From the records below, extract all the text exactly and leave the images behind.

Pixel coordinate listings
● ● ● ● ● ● ●

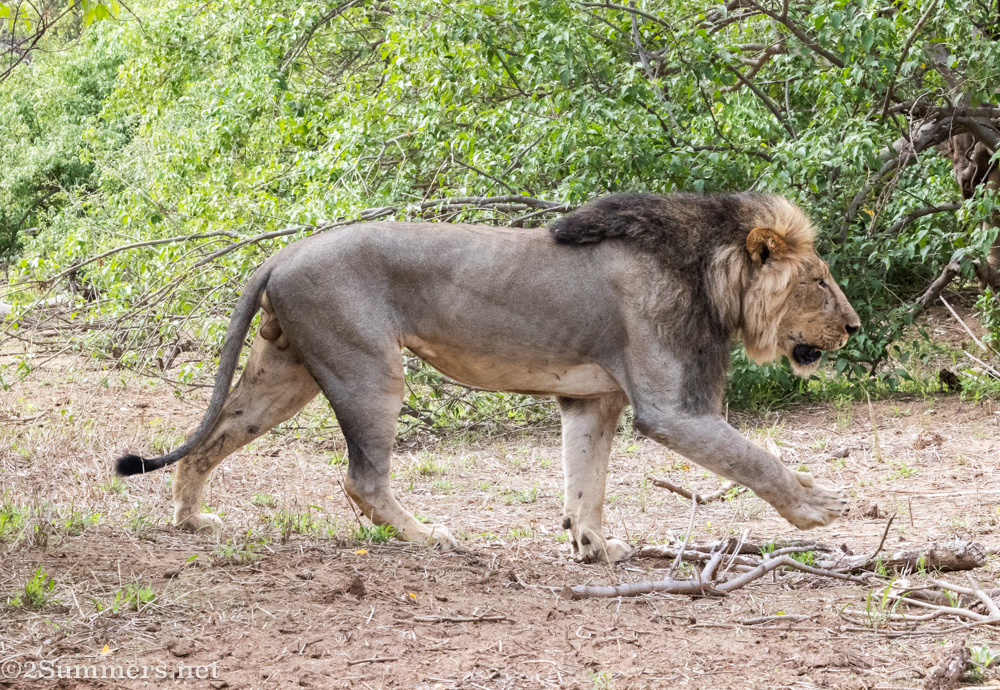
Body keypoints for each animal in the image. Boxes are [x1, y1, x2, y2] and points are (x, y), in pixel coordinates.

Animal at [115, 191, 860, 563]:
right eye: (820, 282)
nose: (853, 327)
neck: (710, 276)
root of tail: (282, 252)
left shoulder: (591, 401)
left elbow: (585, 484)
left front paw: (595, 548)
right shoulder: (670, 408)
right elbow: (754, 459)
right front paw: (821, 506)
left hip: (285, 375)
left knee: (210, 441)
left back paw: (190, 518)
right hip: (370, 369)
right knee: (361, 480)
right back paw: (428, 538)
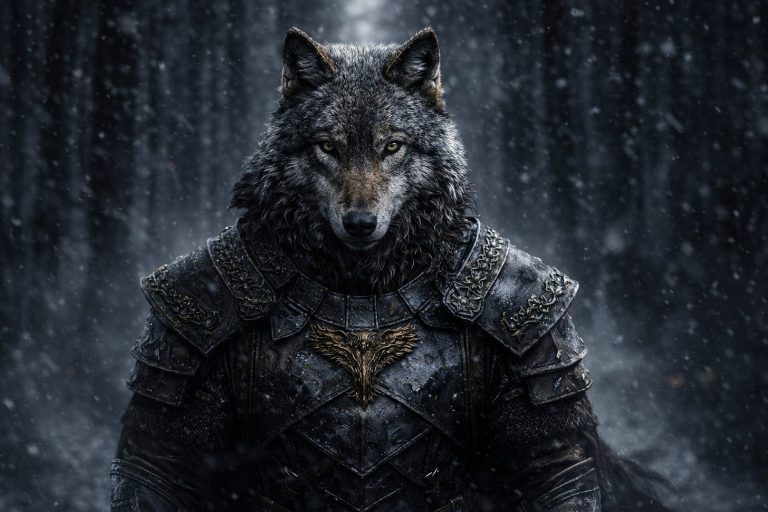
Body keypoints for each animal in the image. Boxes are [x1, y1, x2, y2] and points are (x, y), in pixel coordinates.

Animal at [110, 28, 675, 512]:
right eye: (328, 147)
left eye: (392, 146)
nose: (361, 223)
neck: (361, 285)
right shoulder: (194, 309)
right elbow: (157, 462)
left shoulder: (532, 327)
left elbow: (558, 465)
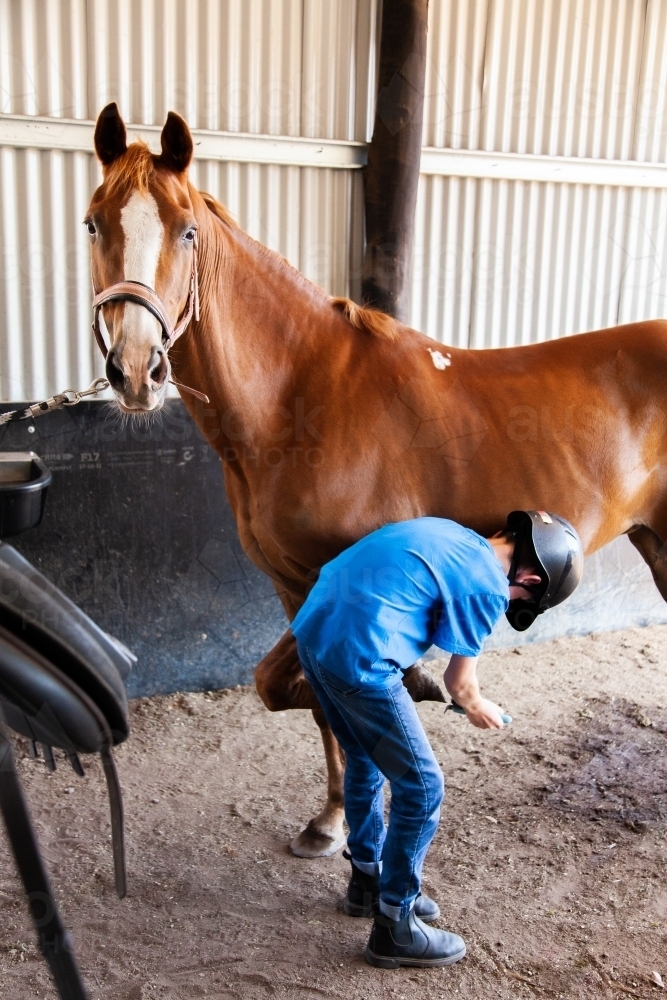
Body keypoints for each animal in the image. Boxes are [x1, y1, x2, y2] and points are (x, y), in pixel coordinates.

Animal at [87, 102, 667, 859]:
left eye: (186, 230)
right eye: (94, 223)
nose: (135, 371)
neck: (301, 397)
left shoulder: (340, 579)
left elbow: (307, 692)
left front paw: (414, 689)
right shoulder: (293, 586)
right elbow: (300, 698)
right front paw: (331, 818)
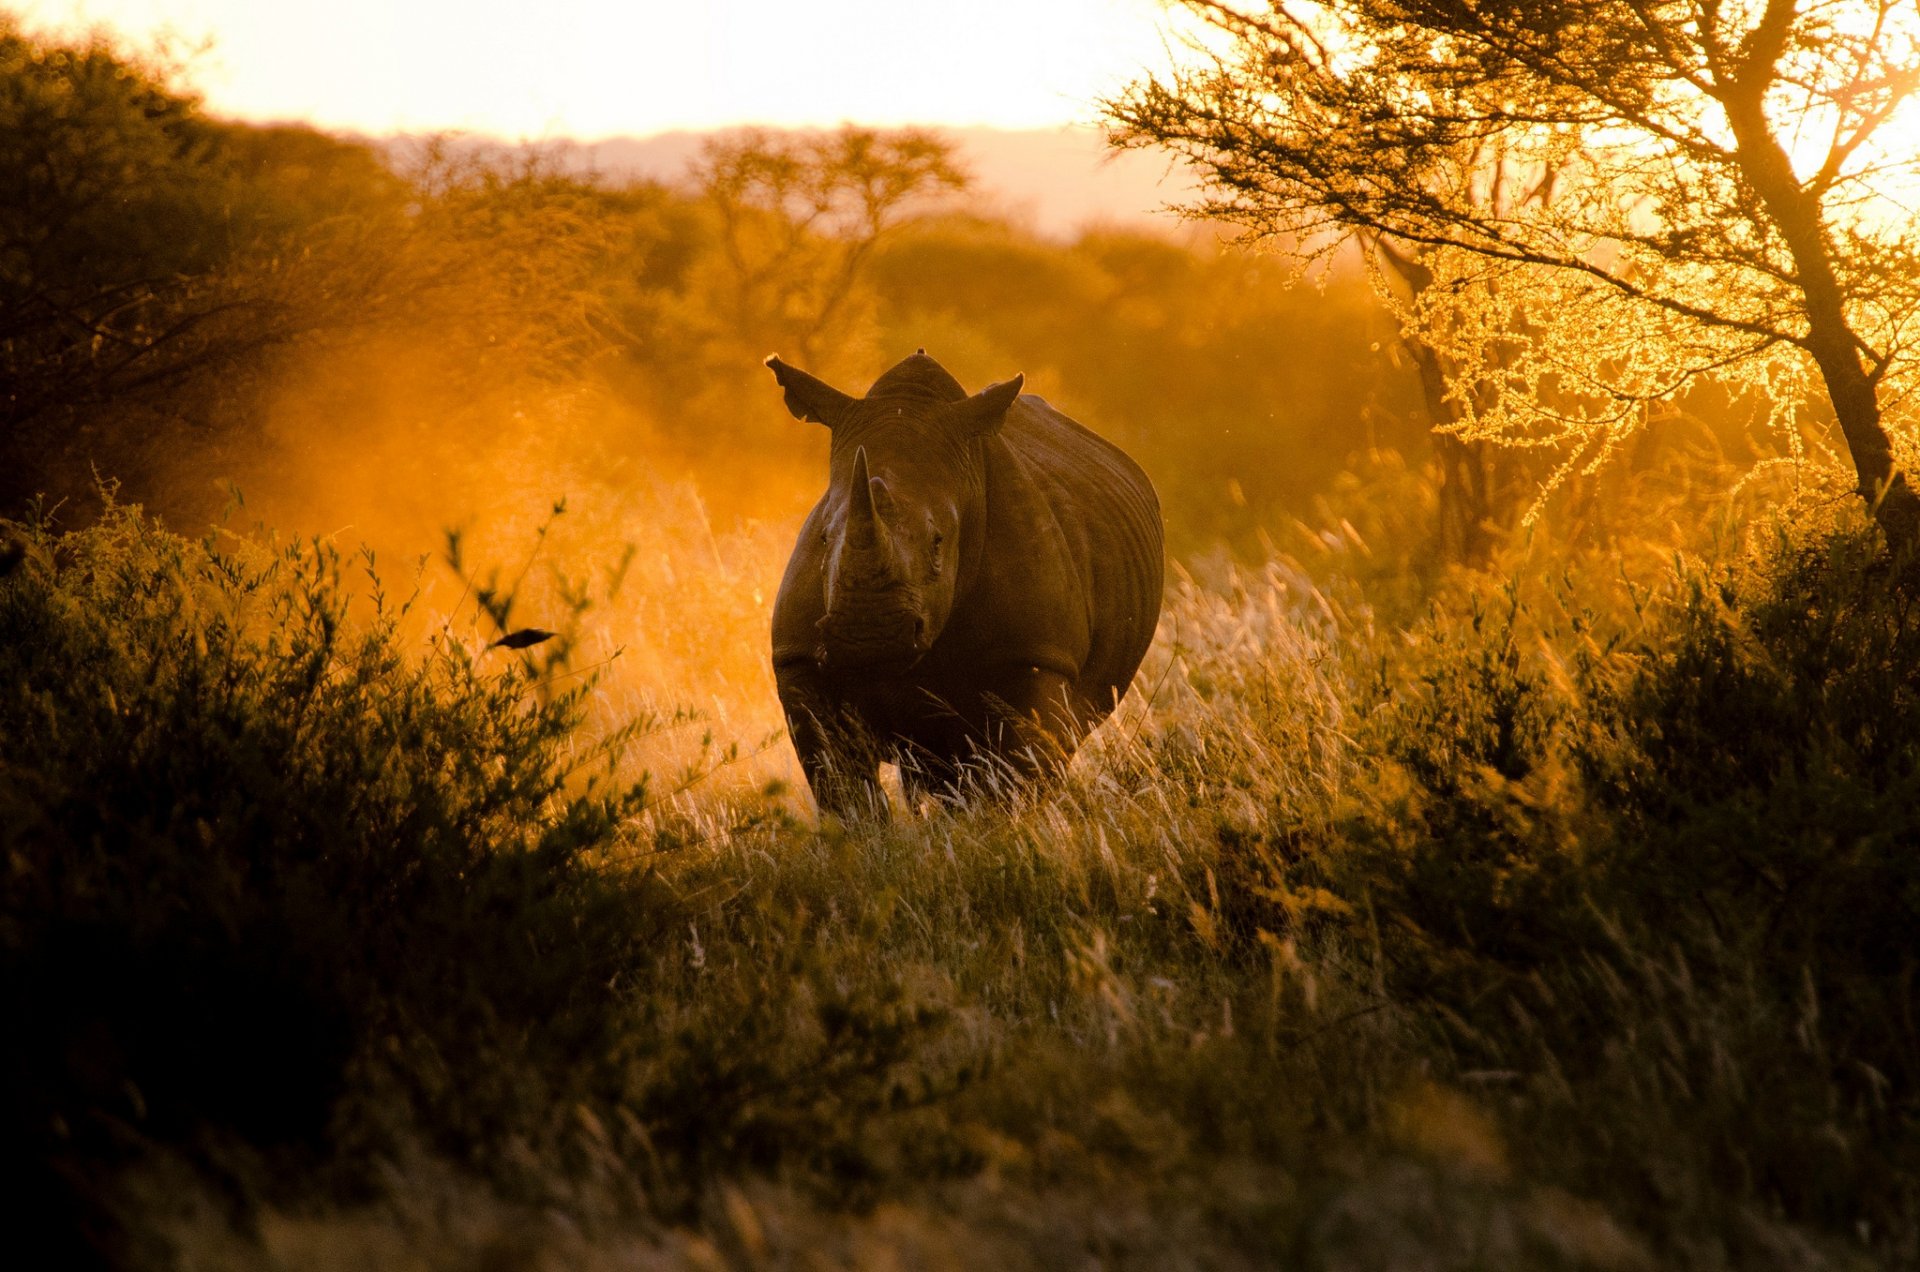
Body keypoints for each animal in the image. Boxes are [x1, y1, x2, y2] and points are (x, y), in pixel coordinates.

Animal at [766, 349, 1164, 816]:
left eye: (939, 541)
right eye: (825, 538)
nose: (868, 635)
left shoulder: (1036, 654)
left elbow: (1012, 772)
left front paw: (1000, 827)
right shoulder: (800, 659)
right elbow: (840, 782)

● ● ● ● ● ● ●

*Task answer*.
Body keypoints for each animal in the image. Boxes are [x1, y1, x2, y2] and points are (x, y), in pixel coordinates.

Animal at [115, 191, 860, 563]:
right eye: (820, 282)
nose: (853, 327)
neck: (710, 276)
root of tail: (282, 252)
left shoulder: (591, 401)
left elbow: (585, 484)
left front paw: (595, 548)
right shoulder: (670, 408)
right elbow: (754, 459)
right front paw: (821, 506)
left hip: (285, 375)
left knee: (210, 441)
left back paw: (190, 518)
right hip: (370, 369)
right knee: (361, 480)
right back paw: (428, 538)
Body keypoints for each animal in the image. Boxes are [x1, y1, x2, y2] and points are (x, y), in pixel coordinates.

Animal at [110, 28, 675, 512]:
right eye: (328, 147)
left eye: (392, 146)
nose: (361, 223)
neck: (361, 285)
right shoulder: (194, 309)
right elbow: (157, 462)
left shoulder: (532, 327)
left elbow: (558, 465)
Body keypoints for each animal in the image. Boxes are [x1, y1, x2, y2] and points are (x, y), in pixel coordinates.

Animal at [87, 102, 667, 859]:
left eye: (186, 230)
right eye: (94, 223)
nose: (135, 371)
neck: (301, 397)
left shoulder: (340, 579)
left elbow: (307, 692)
left front paw: (414, 689)
right shoulder: (293, 586)
right elbow: (300, 698)
right front paw: (331, 818)
Body keypoints for each animal in the image. Boxes are [x1, y1, x2, y2] and points are (x, y), in pixel coordinates.

Animal at [766, 349, 1164, 816]:
left eye: (939, 541)
right eye: (825, 538)
nose: (868, 635)
left shoulder: (1036, 654)
left elbow: (1012, 772)
left front paw: (1000, 827)
right shoulder: (800, 659)
right elbow: (840, 782)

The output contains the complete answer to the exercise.